Description of the task:
Scan the data below and pick out the lines containing the word "onPause".
------ Exercise materials
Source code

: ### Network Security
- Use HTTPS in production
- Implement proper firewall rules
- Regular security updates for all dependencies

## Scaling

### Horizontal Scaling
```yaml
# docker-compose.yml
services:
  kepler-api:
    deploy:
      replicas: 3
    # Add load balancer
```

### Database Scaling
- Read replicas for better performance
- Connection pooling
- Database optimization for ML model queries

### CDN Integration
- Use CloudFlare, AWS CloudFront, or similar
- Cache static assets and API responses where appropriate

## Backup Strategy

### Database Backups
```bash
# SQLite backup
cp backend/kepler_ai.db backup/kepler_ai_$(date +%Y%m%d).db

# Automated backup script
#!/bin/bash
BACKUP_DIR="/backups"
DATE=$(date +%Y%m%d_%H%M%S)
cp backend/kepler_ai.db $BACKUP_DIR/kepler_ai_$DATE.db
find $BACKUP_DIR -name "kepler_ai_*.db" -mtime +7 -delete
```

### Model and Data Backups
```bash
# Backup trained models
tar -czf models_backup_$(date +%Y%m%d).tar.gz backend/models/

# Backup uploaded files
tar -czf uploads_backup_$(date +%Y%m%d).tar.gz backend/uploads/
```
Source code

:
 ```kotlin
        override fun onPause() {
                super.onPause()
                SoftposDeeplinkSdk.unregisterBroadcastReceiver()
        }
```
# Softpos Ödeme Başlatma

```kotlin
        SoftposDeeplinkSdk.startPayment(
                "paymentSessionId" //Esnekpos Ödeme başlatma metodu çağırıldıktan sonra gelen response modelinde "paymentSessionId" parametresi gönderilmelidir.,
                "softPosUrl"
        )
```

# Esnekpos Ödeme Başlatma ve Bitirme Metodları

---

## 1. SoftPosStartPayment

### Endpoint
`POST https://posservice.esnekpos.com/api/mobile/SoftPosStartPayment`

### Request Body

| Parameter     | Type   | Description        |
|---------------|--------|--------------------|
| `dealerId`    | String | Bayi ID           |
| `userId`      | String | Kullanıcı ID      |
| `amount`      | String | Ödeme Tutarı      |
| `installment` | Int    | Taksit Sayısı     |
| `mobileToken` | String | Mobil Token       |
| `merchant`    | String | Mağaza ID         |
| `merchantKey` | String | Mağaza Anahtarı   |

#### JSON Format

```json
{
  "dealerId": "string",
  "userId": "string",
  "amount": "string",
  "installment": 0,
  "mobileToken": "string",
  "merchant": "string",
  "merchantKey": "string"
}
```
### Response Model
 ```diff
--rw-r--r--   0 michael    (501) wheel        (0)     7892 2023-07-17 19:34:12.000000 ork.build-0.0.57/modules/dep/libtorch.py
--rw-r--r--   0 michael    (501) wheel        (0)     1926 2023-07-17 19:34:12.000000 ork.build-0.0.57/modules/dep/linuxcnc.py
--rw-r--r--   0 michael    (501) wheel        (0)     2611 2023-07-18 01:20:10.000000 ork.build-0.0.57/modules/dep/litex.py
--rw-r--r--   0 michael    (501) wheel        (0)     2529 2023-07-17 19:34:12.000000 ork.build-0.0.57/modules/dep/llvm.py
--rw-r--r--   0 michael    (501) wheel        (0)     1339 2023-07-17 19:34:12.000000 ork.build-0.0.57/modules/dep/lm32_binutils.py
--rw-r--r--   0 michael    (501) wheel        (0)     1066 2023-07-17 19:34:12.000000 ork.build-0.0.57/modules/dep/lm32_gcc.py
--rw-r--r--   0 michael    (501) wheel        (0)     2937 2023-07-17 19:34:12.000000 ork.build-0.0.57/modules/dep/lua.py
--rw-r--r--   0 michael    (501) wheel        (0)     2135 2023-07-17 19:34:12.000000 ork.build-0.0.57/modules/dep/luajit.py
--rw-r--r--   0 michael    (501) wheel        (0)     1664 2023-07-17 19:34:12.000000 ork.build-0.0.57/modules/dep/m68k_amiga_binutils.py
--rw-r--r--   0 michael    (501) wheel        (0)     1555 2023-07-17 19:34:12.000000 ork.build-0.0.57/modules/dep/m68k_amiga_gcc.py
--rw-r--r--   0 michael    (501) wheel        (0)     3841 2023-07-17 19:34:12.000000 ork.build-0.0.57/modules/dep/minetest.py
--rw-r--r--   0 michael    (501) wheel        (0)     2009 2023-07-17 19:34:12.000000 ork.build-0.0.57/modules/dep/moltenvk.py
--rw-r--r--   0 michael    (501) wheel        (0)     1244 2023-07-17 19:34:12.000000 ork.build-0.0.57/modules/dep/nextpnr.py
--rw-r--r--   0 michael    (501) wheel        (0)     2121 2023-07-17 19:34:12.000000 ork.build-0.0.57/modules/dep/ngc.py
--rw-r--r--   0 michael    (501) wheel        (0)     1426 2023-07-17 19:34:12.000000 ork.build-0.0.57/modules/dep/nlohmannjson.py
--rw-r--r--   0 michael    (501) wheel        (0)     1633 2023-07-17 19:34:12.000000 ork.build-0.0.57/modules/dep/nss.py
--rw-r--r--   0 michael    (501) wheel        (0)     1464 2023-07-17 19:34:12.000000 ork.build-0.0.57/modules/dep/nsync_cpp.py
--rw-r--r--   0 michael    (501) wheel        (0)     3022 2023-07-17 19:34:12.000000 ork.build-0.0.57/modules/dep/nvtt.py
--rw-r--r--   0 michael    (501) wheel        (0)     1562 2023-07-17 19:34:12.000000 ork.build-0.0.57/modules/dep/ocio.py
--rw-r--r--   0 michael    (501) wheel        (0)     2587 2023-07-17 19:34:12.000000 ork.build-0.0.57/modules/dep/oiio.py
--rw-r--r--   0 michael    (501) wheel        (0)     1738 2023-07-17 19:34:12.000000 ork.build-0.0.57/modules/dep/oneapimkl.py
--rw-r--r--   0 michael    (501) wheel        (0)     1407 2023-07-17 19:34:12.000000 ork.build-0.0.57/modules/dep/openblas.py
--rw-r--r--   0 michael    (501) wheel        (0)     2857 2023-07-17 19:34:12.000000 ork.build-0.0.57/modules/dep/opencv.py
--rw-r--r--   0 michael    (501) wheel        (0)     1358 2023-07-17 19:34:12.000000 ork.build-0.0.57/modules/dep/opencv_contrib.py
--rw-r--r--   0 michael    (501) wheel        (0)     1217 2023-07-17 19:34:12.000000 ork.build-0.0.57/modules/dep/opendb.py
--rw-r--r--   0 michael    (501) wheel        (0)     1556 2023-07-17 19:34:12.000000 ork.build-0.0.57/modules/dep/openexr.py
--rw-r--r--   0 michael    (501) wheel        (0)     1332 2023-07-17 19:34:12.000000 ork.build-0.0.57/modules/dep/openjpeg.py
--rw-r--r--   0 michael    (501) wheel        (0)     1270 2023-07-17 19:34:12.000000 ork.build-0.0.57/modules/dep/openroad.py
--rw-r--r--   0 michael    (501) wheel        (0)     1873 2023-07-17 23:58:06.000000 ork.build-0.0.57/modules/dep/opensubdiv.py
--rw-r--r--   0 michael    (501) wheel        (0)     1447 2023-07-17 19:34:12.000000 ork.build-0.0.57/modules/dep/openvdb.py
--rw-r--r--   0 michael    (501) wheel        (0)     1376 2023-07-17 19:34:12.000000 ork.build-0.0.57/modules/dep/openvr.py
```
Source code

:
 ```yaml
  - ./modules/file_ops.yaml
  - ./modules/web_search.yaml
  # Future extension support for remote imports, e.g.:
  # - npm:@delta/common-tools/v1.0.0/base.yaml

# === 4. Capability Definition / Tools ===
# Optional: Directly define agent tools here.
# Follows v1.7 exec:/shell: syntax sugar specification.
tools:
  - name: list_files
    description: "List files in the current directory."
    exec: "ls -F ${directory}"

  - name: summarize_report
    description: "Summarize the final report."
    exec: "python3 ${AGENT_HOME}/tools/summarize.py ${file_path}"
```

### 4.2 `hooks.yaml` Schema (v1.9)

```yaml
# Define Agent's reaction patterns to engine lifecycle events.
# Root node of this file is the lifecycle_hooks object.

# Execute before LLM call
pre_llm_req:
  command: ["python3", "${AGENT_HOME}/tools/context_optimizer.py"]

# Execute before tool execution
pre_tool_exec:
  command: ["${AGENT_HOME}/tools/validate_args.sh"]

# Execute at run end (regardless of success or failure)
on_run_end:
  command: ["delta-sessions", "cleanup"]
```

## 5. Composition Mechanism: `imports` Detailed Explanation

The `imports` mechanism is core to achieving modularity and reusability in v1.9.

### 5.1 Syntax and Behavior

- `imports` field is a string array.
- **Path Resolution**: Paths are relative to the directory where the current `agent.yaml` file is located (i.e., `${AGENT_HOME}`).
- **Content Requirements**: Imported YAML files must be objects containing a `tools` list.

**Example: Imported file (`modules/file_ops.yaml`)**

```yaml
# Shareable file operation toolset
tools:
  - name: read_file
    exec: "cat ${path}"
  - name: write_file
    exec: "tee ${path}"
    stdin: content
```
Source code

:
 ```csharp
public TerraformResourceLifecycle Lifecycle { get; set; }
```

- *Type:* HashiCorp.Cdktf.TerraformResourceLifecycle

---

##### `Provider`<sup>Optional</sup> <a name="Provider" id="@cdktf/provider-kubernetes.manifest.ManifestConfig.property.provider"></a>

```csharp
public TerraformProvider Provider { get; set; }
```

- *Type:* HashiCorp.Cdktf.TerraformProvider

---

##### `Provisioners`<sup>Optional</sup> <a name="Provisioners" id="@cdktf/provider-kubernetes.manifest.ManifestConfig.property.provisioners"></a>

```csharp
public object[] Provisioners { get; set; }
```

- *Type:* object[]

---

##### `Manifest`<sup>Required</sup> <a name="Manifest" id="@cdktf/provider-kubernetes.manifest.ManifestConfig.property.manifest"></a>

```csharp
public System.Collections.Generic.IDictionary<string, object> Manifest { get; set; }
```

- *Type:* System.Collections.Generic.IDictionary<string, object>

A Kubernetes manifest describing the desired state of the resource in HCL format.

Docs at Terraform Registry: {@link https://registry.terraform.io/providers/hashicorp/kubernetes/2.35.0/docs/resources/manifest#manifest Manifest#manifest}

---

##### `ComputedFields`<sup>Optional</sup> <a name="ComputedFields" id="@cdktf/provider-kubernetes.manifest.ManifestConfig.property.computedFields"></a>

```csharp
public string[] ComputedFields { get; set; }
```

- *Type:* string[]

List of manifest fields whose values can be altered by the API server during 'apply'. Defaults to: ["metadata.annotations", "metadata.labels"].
------------
Exercise output:
        override fun onPause() {
                super.onPause()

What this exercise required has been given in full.